There are some remarks written in Lithuanian on the reverse. Can one of my readers translate them I wonder?

Acknowledgement

I used Alexander Epstein's article on RSFSR Foreign Mail Tariffs (Journal of Classical Russian Philately, #2, 1998) to write this Blog post.





Tuesday, 1 January 2013

Censorship at the Finland Station, Petrograd, August 1917




Here is letter which  puzzled me - until I looked at it more closely. Now I think I may have an explanation.

On the front, the letter is addressed to London.There is a 20 kopeck stamp with a violet seal cancellation. 
On the back, there is a large "Examined" label applied at the Finland Station in Petrograd and dated 12 VIII 17, so during the period of the Provisional Government. In the bottom left corner is the same violet seal.
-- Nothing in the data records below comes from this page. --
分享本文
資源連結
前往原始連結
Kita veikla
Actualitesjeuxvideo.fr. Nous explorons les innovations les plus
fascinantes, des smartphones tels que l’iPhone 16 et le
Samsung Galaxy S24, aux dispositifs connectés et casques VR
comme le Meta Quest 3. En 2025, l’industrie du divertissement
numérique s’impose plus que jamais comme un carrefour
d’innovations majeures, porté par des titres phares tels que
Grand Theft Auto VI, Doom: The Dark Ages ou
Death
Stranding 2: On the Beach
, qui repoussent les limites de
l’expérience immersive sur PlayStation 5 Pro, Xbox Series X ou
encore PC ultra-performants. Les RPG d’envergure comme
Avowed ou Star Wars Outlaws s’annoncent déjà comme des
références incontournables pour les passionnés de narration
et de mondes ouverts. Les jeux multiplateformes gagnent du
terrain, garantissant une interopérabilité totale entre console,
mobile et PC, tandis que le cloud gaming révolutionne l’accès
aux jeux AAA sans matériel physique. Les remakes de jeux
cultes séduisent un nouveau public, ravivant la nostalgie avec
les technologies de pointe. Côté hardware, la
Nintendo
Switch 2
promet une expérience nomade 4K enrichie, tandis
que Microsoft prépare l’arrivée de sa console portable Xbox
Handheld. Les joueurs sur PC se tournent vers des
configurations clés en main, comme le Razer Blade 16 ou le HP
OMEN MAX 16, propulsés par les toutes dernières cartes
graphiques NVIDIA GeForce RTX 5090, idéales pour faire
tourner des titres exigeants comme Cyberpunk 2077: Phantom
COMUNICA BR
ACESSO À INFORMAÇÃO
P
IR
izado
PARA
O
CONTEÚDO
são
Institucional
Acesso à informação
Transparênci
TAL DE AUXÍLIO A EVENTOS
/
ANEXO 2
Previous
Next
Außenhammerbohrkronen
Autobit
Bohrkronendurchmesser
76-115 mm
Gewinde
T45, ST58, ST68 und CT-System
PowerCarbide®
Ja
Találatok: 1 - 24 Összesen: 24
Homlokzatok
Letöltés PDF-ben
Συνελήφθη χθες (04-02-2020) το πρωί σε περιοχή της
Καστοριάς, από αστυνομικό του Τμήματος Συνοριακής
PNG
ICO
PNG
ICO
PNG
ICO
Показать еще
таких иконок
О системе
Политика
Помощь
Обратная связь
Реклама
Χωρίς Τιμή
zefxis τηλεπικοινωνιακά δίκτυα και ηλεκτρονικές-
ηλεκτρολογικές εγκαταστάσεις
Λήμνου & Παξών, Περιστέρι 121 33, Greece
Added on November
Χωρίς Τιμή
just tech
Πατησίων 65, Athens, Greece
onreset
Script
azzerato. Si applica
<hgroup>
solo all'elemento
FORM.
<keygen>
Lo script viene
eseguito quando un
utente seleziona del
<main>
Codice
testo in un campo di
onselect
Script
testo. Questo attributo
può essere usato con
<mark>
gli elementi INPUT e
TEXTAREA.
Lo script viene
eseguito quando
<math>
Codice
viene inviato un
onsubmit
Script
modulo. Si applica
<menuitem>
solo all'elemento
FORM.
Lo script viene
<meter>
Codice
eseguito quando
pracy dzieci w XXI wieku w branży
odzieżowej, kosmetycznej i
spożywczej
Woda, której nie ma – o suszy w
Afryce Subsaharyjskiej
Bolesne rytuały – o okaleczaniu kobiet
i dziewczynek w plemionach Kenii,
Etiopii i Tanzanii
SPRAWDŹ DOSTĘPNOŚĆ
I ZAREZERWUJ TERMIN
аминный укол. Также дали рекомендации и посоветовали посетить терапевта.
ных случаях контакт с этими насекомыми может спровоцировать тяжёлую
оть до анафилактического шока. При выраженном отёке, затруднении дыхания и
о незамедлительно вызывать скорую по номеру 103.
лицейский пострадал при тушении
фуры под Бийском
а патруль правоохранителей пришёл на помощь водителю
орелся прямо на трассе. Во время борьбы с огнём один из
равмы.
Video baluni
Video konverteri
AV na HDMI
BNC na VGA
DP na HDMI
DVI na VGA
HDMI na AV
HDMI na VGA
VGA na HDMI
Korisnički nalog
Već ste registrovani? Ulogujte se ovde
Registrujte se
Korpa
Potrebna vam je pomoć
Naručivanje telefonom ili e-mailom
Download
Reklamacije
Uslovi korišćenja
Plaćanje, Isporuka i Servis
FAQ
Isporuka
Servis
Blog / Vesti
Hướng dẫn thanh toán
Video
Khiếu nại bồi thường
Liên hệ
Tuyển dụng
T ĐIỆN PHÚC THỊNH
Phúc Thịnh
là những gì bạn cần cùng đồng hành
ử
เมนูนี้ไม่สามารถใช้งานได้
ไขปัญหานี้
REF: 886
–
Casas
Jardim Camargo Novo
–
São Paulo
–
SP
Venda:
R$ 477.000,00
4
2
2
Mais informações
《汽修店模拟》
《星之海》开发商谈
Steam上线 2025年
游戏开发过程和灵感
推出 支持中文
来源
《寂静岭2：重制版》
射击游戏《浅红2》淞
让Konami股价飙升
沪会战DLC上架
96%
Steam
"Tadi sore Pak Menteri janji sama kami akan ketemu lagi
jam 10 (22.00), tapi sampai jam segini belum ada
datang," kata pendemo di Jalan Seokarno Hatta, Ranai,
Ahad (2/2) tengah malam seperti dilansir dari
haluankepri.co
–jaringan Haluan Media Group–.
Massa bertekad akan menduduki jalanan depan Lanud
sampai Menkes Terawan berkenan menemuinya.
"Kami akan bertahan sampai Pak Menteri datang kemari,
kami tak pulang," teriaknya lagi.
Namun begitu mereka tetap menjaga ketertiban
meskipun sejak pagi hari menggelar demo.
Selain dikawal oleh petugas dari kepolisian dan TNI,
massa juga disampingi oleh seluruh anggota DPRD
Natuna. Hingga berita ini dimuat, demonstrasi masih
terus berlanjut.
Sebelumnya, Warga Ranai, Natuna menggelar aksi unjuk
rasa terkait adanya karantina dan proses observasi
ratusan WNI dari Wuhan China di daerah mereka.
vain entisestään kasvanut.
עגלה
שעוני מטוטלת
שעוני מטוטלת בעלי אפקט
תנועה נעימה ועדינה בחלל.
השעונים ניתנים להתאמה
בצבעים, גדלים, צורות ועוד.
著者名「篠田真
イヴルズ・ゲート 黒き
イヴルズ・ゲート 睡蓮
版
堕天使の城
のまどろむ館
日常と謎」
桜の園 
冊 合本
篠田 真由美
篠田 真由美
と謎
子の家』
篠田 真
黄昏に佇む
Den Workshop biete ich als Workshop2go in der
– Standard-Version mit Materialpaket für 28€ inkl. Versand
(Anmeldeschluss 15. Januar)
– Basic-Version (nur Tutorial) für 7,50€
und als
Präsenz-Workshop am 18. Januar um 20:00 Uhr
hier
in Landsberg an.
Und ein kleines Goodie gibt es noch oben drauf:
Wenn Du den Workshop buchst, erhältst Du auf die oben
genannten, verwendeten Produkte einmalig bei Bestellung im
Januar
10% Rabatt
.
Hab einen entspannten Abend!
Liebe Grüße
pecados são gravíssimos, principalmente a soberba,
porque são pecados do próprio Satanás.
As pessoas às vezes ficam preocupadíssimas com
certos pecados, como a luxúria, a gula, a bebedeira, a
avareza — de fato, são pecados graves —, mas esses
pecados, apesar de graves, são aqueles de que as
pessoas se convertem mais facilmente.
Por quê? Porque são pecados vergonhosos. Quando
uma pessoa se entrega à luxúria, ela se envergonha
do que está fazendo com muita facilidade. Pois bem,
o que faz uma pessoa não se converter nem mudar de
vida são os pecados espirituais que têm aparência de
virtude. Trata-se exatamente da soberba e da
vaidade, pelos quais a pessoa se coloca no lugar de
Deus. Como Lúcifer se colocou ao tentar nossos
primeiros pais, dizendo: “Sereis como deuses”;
The label and the seal are designed for use in the Examination of Passenger Baggage - in the centre of the violet seal it says simply "Passenger Baggage".

So someone leaving Russia from the Finland Station had their luggage examined and this letter was found and opened (there is a large wax seal under the label). A comment was added on the left of the label which I read as "Commercial correspondence"

But what about the stamp? One possibility is that the traveller had prepared this letter for sending, put on a 20 kopeck stamp [ Correct for a Registered letter to London], but did not have time to get to the Post Office - so decided to carry the letter instead. The Censor simply decided to cancel the stamp.

Alternatively, this letter was unstamped and the traveller was its Courier. The Censor may have decided that this was an attempt to evade either censorship or the postal service and insisted that a 20 kopeck stamp be affixed and paid for and cancelled....

Any other suggestions? Whatever the truth, this is certainly a most unusual item!